■ **WHAT IS NEEDED**: Retype the records in full, exactly as they stand.

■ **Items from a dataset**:
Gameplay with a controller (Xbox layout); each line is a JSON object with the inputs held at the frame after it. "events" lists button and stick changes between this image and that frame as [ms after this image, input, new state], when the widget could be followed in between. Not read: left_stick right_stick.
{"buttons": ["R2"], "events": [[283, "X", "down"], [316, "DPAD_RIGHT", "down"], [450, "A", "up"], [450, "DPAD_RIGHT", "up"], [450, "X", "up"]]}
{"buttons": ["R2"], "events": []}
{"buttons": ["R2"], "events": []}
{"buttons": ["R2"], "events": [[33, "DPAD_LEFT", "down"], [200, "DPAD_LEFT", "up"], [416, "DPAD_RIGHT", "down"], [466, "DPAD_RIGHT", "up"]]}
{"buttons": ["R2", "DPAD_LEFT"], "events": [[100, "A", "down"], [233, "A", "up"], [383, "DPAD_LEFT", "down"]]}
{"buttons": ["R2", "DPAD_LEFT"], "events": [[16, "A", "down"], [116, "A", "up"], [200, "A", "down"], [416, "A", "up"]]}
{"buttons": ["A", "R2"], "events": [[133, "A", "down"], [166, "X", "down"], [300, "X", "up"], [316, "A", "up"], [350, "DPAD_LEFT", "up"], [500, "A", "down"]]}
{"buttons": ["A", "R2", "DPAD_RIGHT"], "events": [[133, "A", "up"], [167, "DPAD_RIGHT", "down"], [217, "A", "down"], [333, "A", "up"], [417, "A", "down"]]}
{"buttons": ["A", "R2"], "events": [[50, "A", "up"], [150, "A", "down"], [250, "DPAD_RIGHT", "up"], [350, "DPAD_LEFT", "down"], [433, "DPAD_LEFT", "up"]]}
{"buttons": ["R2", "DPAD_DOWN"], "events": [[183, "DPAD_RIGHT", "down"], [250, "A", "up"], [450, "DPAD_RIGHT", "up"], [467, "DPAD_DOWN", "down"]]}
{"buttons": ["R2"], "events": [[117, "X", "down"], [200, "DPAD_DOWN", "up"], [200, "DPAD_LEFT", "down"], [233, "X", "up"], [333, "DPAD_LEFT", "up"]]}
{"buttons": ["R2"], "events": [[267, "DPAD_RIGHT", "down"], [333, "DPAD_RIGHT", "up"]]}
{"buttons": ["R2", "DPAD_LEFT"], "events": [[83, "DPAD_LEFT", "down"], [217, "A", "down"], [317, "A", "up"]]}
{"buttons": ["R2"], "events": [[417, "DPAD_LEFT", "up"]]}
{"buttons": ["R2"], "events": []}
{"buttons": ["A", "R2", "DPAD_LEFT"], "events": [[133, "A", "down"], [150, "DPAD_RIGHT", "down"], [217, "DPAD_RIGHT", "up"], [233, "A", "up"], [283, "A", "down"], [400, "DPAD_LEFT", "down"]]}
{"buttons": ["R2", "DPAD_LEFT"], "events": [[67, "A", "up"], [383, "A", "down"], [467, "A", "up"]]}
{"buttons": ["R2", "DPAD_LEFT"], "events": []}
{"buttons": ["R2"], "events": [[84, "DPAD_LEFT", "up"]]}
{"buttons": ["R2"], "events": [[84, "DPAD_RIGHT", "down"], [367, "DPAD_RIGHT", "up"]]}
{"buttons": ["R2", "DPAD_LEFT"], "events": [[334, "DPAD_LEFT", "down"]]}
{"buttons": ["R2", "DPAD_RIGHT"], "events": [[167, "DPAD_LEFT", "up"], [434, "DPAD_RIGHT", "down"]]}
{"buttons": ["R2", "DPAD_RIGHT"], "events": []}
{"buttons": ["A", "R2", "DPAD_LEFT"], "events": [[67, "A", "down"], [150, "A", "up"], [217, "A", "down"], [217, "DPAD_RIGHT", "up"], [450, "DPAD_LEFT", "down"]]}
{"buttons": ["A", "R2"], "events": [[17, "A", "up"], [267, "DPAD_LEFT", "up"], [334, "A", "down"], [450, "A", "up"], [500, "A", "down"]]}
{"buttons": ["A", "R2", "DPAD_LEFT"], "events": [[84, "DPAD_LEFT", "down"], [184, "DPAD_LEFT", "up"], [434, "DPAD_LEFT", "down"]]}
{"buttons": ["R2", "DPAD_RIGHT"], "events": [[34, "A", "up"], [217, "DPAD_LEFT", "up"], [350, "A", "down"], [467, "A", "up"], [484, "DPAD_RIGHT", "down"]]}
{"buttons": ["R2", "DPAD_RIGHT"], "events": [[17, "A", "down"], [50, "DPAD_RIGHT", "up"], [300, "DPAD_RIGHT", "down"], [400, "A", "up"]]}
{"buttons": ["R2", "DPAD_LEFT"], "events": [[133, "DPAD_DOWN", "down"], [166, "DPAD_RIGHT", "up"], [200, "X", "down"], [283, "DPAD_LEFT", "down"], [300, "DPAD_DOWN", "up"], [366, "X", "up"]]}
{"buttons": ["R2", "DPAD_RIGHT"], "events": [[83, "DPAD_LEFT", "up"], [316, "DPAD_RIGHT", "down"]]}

■ **WRITTEN ANSWER**:
Gameplay with a controller (Xbox layout); each line is a JSON object with the inputs held at the frame after it. "events" lists button and stick changes between this image and that frame as [ms after this image, input, new state], when the widget could be followed in between. Not read: left_stick right_stick.
{"buttons": ["R2"], "events": [[283, "X", "down"], [316, "DPAD_RIGHT", "down"], [450, "A", "up"], [450, "DPAD_RIGHT", "up"], [450, "X", "up"]]}
{"buttons": ["R2"], "events": []}
{"buttons": ["R2"], "events": []}
{"buttons": ["R2"], "events": [[33, "DPAD_LEFT", "down"], [200, "DPAD_LEFT", "up"], [416, "DPAD_RIGHT", "down"], [466, "DPAD_RIGHT", "up"]]}
{"buttons": ["R2", "DPAD_LEFT"], "events": [[100, "A", "down"], [233, "A", "up"], [383, "DPAD_LEFT", "down"]]}
{"buttons": ["R2", "DPAD_LEFT"], "events": [[16, "A", "down"], [116, "A", "up"], [200, "A", "down"], [416, "A", "up"]]}
{"buttons": ["A", "R2"], "events": [[133, "A", "down"], [166, "X", "down"], [300, "X", "up"], [316, "A", "up"], [350, "DPAD_LEFT", "up"], [500, "A", "down"]]}
{"buttons": ["A", "R2", "DPAD_RIGHT"], "events": [[133, "A", "up"], [167, "DPAD_RIGHT", "down"], [217, "A", "down"], [333, "A", "up"], [417, "A", "down"]]}
{"buttons": ["A", "R2"], "events": [[50, "A", "up"], [150, "A", "down"], [250, "DPAD_RIGHT", "up"], [350, "DPAD_LEFT", "down"], [433, "DPAD_LEFT", "up"]]}
{"buttons": ["R2", "DPAD_DOWN"], "events": [[183, "DPAD_RIGHT", "down"], [250, "A", "up"], [450, "DPAD_RIGHT", "up"], [467, "DPAD_DOWN", "down"]]}
{"buttons": ["R2"], "events": [[117, "X", "down"], [200, "DPAD_DOWN", "up"], [200, "DPAD_LEFT", "down"], [233, "X", "up"], [333, "DPAD_LEFT", "up"]]}
{"buttons": ["R2"], "events": [[267, "DPAD_RIGHT", "down"], [333, "DPAD_RIGHT", "up"]]}
{"buttons": ["R2", "DPAD_LEFT"], "events": [[83, "DPAD_LEFT", "down"], [217, "A", "down"], [317, "A", "up"]]}
{"buttons": ["R2"], "events": [[417, "DPAD_LEFT", "up"]]}
{"buttons": ["R2"], "events": []}
{"buttons": ["A", "R2", "DPAD_LEFT"], "events": [[133, "A", "down"], [150, "DPAD_RIGHT", "down"], [217, "DPAD_RIGHT", "up"], [233, "A", "up"], [283, "A", "down"], [400, "DPAD_LEFT", "down"]]}
{"buttons": ["R2", "DPAD_LEFT"], "events": [[67, "A", "up"], [383, "A", "down"], [467, "A", "up"]]}
{"buttons": ["R2", "DPAD_LEFT"], "events": []}
{"buttons": ["R2"], "events": [[84, "DPAD_LEFT", "up"]]}
{"buttons": ["R2"], "events": [[84, "DPAD_RIGHT", "down"], [367, "DPAD_RIGHT", "up"]]}
{"buttons": ["R2", "DPAD_LEFT"], "events": [[334, "DPAD_LEFT", "down"]]}
{"buttons": ["R2", "DPAD_RIGHT"], "events": [[167, "DPAD_LEFT", "up"], [434, "DPAD_RIGHT", "down"]]}
{"buttons": ["R2", "DPAD_RIGHT"], "events": []}
{"buttons": ["A", "R2", "DPAD_LEFT"], "events": [[67, "A", "down"], [150, "A", "up"], [217, "A", "down"], [217, "DPAD_RIGHT", "up"], [450, "DPAD_LEFT", "down"]]}
{"buttons": ["A", "R2"], "events": [[17, "A", "up"], [267, "DPAD_LEFT", "up"], [334, "A", "down"], [450, "A", "up"], [500, "A", "down"]]}
{"buttons": ["A", "R2", "DPAD_LEFT"], "events": [[84, "DPAD_LEFT", "down"], [184, "DPAD_LEFT", "up"], [434, "DPAD_LEFT", "down"]]}
{"buttons": ["R2", "DPAD_RIGHT"], "events": [[34, "A", "up"], [217, "DPAD_LEFT", "up"], [350, "A", "down"], [467, "A", "up"], [484, "DPAD_RIGHT", "down"]]}
{"buttons": ["R2", "DPAD_RIGHT"], "events": [[17, "A", "down"], [50, "DPAD_RIGHT", "up"], [300, "DPAD_RIGHT", "down"], [400, "A", "up"]]}
{"buttons": ["R2", "DPAD_LEFT"], "events": [[133, "DPAD_DOWN", "down"], [166, "DPAD_RIGHT", "up"], [200, "X", "down"], [283, "DPAD_LEFT", "down"], [300, "DPAD_DOWN", "up"], [366, "X", "up"]]}
{"buttons": ["R2", "DPAD_RIGHT"], "events": [[83, "DPAD_LEFT", "up"], [316, "DPAD_RIGHT", "down"]]}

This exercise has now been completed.